Results There were 5843 babies delivered over the 12 month period of whom 4900 (83.9%) were ≥ 37 weeks. There were 453 (9.2%) term babies admitted to NICU; 65 (14%) of these admissions were expected and 389 (86%) unexpected.

We identified a number of babies who did not meet the recommended standard for achieving high-level neonatal care benchmarked against admission temperature and blood sugar level. Blood sugar level was documented in 174 babies (44.7%). Of these, 20 babies were identified as having a True Blood Glucose (TBG) <2 mmol. 25 babies had admission temperatures to the unit of <36.5°C, 10 with admission temperatures <36°C.

105 of 389 babies were discharged or transferred within 6 h of admission. 11/105 babies required medical intervention prior to transfer for cardiac or surgical management.

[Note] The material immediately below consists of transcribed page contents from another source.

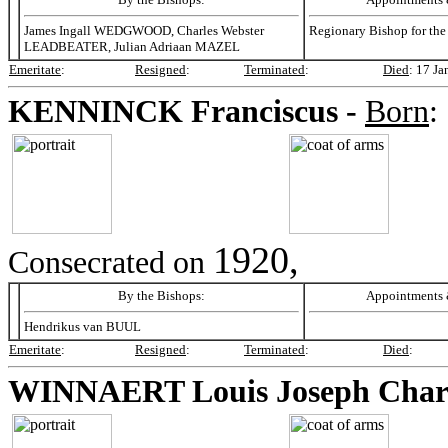
James Ingall WEDGWOOD, Charles Webster
Regionary Bishop for the
LEADBEATER, Julian Adriaan MAZEL
Emeritate
:
Resigned
:
Terminated
:
Died
:
17 Ja
KENNINCK
Franciscus -
Born
:
1920,
Consecrated on
By the Bishops:
Appointments &
Hendrikus van BUUL
Emeritate
:
Resigned
:
Terminated
:
Died
:
WINNAERT
Louis Joseph Char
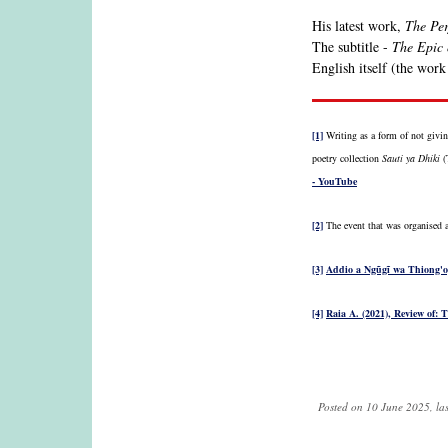
His latest work,
The Per
The subtitle -
The Epic
English itself (the work
[1]
Writing as a form of not givin
poetry collection
Sauti ya Dhiki
(T
- YouTube
[2]
The event that was organised 
[3]
Addio a Ngũgĩ wa Thiong'o, 
[4]
Raia A. (2021), Review of: 
Posted on 10 June 2025, la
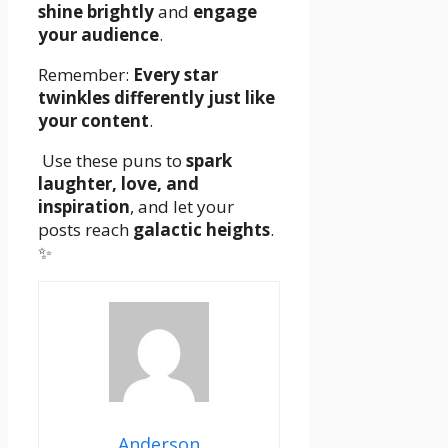
shine brightly
and
engage
your audience
.
Remember:
Every star
twinkles differently just like
your content
.
Use these puns to
spark
laughter, love, and
inspiration
, and let your
posts reach
galactic heights
.
✨
Anderson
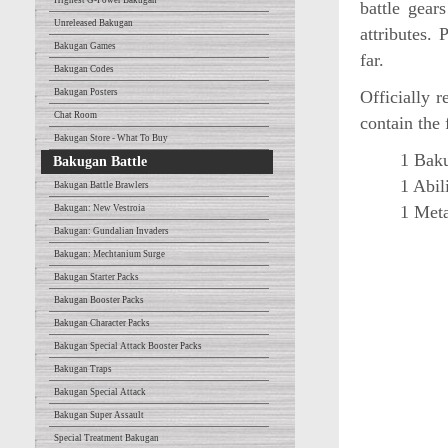
Highest G-Power Bakugan
battle gear
Unreleased Bakugan
attributes.
Bakugan Games
far.
Bakugan Codes
Bakugan Posters
Officially 
Chat Room
contain the 
Bakugan Store - What To Buy
1 Baku
Bakugan Battle
1 Abil
Bakugan Battle Brawlers
1 Meta
Bakugan: New Vestroia
Bakugan: Gundalian Invaders
Bakugan: Mechtanium Surge
Bakugan Starter Packs
Bakugan Booster Packs
Bakugan Character Packs
Bakugan Special Attack Booster Packs
Bakugan Traps
Bakugan Special Attack
Bakugan Super Assault
Special Treatment Bakugan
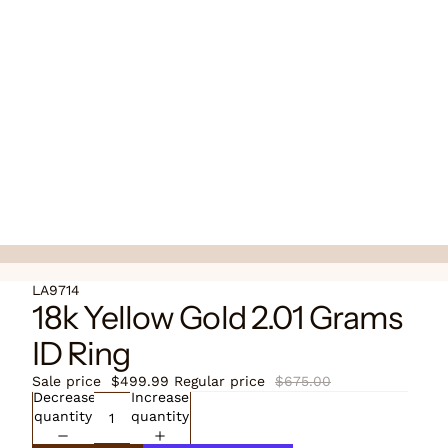
LA9714
18k Yellow Gold 2.01 Grams
ID Ring
Sale price
$499.99
Regular price
$675.00
Decrease
Increase
quantity
quantity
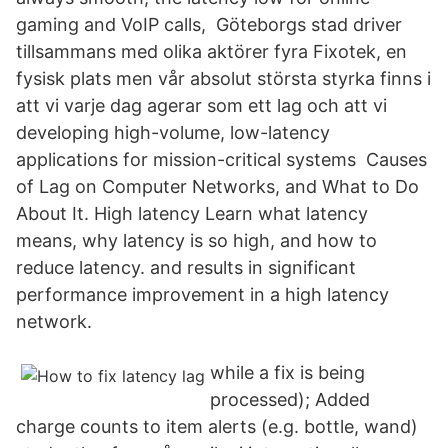
gaming and VoIP calls, Göteborgs stad driver
tillsammans med olika aktörer fyra Fixotek, en
fysisk plats men vår absolut största styrka finns i
att vi varje dag agerar som ett lag och att vi
developing high-volume, low-latency
applications for mission-critical systems Causes
of Lag on Computer Networks, and What to Do
About It. High latency Learn what latency
means, why latency is so high, and how to
reduce latency. and results in significant
performance improvement in a high latency
network.
while a fix is being
processed); Added
charge counts to item alerts (e.g. bottle, wand)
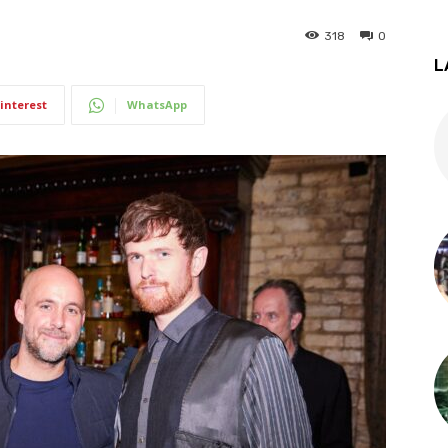
318
0
L
interest
WhatsApp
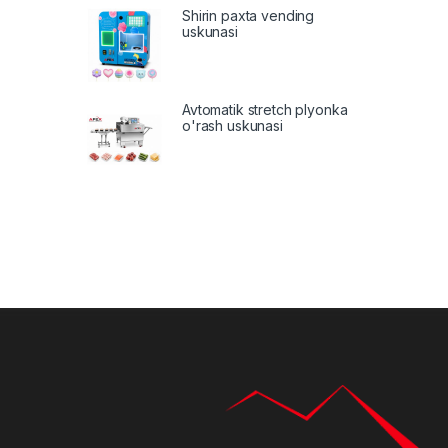
Shirin paxta vending
uskunasi
Avtomatik stretch plyonka
o'rash uskunasi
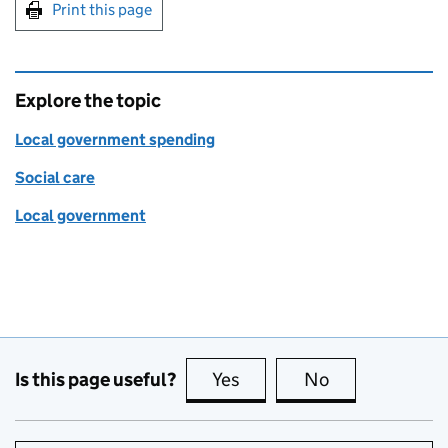
Print this page
Explore the topic
Local government spending
Social care
Local government
Is this page useful?
Yes
this page is useful
No
this page is no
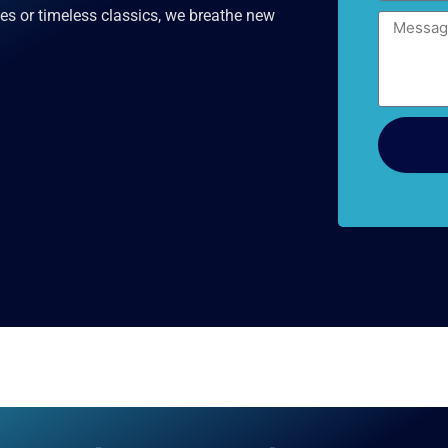
es or timeless classics, we breathe new
Message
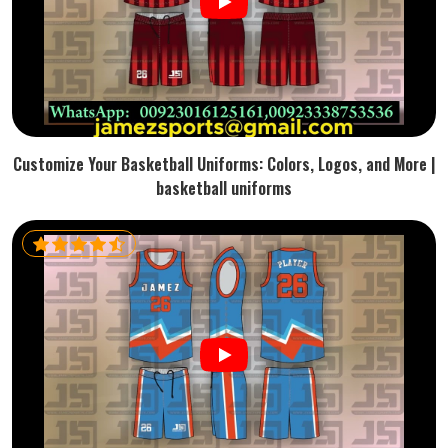
Customize Your Basketball Uniforms: Colors, Logos, and More |
basketball uniforms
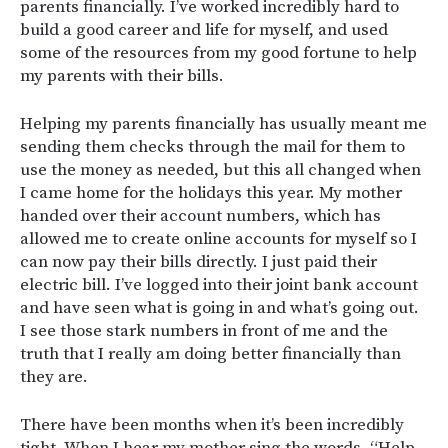
parents financially. I’ve worked incredibly hard to
build a good career and life for myself, and used
some of the resources from my good fortune to help
my parents with their bills.
Helping my parents financially has usually meant me
sending them checks through the mail for them to
use the money as needed, but this all changed when
I came home for the holidays this year. My mother
handed over their account numbers, which has
allowed me to create online accounts for myself so I
can now pay their bills directly. I just paid their
electric bill. I’ve logged into their joint bank account
and have seen what is going in and what’s going out.
I see those stark numbers in front of me and the
truth that I really am doing better financially than
they are.
There have been months when it’s been incredibly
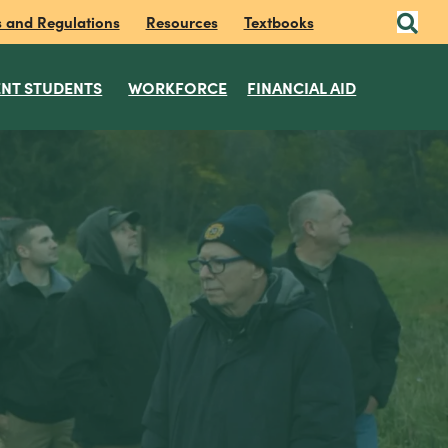
s and Regulations
Resources
Textbooks
NT STUDENTS
WORKFORCE
FINANCIAL AID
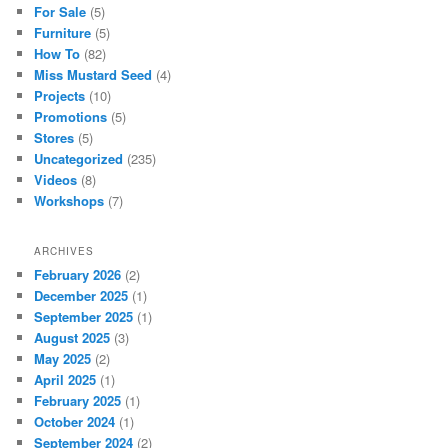
For Sale
(5)
Furniture
(5)
How To
(82)
Miss Mustard Seed
(4)
Projects
(10)
Promotions
(5)
Stores
(5)
Uncategorized
(235)
Videos
(8)
Workshops
(7)
ARCHIVES
February 2026
(2)
December 2025
(1)
September 2025
(1)
August 2025
(3)
May 2025
(2)
April 2025
(1)
February 2025
(1)
October 2024
(1)
September 2024
(2)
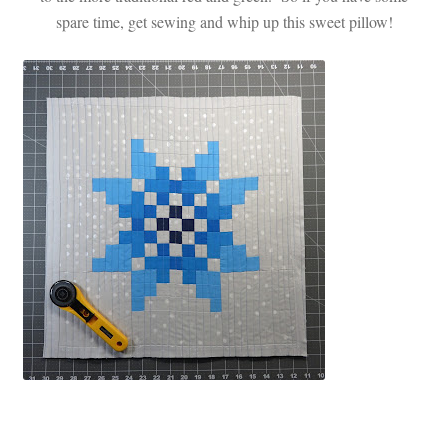
spare time, get sewing and whip up this sweet pillow!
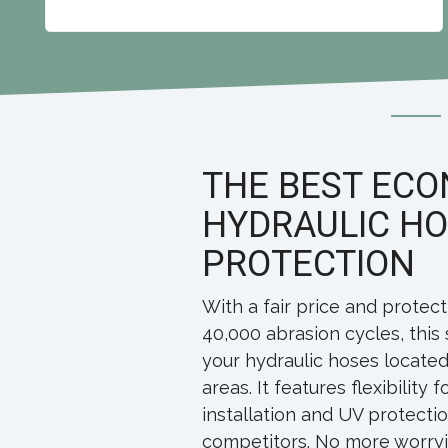
THE BEST EC
HYDRAULIC H
PROTECTION
With a fair price and protect
40,000 abrasion cycles, this 
your hydraulic hoses located
areas. It features flexibility 
installation and UV protectio
competitors. No more worryin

The remaining 94 were discharged to the postnatal ward, 22 of 94 received IV antibiotics, no other interventions were required in the remaining 72.

72/389 (18.5%) of unexpected admissions at term required no medical interventions and were discharged to the postnatal ward within 6 h, representing 9.5% of all admissions to the unit.

Measurement of improvement Commonest reasons for admission in this group were mild respiratory distress, hypothermia and hypoglycaemia.

Following on from identifying these reversible causes we have implemented a quality improvement temperature bundle for use in labour ward, postnatal wards and NICU. This uses a visual cue to ensure both ambient temperature and infant temperatures are regularly checked. The introduction of this improvement bundle has enabled regular prospective audit of our temperature targets.

Conclusion and lessons learnt 9.2% of term infants were admitted to NICU. A significant proportion of “unexpected” admissions had a brief NICU stay and received minimal intervention. These infants who had minimal interventions represent a substantial share of the workload and admissions to NICU.

A concerning number of infants had hypothermia and hypoglycaemia on admission, a key area to target in implementation of quality improvement strategies.

Provision of simple supportive interventions in a Transitional Care Unit or observation area could potentially have reduced unexpected term admissions by 9.5%.